In: Operations Management
Define the following terms: a) Related diversification b) Unrelated diversification and c) Strategic fit. Which one would you apply as the best method and why?
Answer 1)
a) Related diversification: Related diversification is when a company expands its current business in the same business that they are working on in other words in the same product lines that are similar to those it is currently offering. Like Amazon expands its current business into e commerce business only be it taking a new acquisition or expanding self service
b) Unrelated diversification: Unrelated diversification is just opposite of related diversification in which the current business expands business in a completely different sector in other words current business adds new or unrelated product and develops working in new markets. Like Amazon did with prime videos.

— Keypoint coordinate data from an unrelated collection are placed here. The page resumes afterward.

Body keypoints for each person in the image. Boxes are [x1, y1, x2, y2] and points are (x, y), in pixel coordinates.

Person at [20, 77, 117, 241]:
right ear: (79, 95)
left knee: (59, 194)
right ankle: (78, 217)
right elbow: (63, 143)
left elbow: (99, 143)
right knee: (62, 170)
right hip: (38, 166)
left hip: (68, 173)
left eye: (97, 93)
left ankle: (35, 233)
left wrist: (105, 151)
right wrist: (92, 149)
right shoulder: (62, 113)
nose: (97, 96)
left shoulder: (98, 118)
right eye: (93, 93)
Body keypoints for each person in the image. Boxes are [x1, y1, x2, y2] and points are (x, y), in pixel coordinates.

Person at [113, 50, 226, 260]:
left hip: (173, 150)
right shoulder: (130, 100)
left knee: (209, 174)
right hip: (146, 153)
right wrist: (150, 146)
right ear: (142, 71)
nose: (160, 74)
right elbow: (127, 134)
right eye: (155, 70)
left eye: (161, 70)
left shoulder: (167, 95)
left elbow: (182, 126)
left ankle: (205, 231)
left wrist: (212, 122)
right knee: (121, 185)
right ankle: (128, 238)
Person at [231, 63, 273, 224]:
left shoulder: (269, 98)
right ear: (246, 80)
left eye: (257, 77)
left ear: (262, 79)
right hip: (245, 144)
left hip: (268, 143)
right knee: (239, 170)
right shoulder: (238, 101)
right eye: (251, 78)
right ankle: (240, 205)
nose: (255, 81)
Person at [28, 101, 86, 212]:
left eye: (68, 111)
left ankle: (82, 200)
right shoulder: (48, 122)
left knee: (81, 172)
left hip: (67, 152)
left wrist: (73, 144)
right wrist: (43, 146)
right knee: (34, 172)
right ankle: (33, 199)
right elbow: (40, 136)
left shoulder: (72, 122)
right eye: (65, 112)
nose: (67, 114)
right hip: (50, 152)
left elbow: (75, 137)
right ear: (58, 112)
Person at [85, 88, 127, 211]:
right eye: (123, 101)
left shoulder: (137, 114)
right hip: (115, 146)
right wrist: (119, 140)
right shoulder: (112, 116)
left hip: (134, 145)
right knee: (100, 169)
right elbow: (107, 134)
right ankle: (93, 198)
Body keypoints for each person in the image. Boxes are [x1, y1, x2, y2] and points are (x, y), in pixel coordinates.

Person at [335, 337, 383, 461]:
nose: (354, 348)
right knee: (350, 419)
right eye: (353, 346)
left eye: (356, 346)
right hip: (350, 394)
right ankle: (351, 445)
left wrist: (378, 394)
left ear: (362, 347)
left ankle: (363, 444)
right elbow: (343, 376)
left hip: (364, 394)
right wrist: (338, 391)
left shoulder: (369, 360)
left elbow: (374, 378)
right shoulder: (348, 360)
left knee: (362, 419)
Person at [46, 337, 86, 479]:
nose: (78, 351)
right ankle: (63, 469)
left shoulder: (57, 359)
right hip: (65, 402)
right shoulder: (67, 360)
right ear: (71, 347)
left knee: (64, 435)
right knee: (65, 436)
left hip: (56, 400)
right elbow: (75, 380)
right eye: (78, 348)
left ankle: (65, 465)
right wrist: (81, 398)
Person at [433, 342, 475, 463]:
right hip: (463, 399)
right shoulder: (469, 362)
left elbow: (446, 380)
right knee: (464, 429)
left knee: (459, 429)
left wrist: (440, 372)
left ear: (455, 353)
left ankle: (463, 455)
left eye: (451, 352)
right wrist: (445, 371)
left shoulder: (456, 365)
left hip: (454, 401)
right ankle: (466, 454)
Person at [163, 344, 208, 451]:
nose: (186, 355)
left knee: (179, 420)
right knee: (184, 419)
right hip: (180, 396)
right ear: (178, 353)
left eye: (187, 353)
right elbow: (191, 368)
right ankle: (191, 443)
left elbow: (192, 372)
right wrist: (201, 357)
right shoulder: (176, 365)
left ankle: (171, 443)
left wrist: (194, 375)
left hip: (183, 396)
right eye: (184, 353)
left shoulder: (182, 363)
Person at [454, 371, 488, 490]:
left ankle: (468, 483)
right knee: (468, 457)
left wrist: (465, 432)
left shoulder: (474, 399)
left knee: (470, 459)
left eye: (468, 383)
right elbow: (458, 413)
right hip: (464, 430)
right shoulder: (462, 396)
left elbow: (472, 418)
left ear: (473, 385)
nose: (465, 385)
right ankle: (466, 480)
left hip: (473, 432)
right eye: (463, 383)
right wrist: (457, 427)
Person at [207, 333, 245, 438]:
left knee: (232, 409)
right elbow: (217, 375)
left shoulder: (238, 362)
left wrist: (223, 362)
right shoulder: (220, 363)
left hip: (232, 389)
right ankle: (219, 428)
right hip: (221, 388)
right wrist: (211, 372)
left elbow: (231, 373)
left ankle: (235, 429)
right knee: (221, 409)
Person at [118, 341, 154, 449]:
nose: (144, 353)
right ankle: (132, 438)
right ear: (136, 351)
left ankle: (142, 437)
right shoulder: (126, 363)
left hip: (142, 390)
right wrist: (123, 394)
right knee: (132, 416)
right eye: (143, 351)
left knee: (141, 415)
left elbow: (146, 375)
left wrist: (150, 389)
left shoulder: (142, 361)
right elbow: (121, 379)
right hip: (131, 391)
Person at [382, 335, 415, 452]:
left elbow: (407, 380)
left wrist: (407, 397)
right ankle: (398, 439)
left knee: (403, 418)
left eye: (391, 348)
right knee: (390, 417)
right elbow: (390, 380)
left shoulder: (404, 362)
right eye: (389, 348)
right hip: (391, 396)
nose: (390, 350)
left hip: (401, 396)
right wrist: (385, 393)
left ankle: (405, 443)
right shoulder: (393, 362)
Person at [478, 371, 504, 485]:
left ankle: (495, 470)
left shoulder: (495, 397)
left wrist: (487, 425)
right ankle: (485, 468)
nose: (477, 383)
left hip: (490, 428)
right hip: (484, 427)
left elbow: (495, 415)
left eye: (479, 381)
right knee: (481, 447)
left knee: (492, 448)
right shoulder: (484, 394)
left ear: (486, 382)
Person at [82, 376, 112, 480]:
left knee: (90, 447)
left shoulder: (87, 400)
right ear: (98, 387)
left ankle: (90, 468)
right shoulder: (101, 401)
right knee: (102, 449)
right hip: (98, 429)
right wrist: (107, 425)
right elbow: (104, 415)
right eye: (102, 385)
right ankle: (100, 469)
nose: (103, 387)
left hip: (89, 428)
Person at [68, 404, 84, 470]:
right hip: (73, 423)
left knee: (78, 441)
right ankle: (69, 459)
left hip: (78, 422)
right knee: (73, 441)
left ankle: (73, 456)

c) Strategic Fit: This means that how a company matches/tunes up its resources and capabilities with the external environment. In this companies try to maximize their working environment, brining new technology to enhance the current business as per the latest trends going in the economy. Like mobile phone companies do every 5-7 years
Well if would have to apply then I will go for strategic field at first because strategic field will help me to enhance my current business as per business standards and customer requirement this will make my business grow fast and I will be able to earn more profits then after tuning up this business to maximum then I will go for related diversification and expand my business in the same business by purchasing or acquiring new business then at last I will go for new sectors to make my brand a big brand.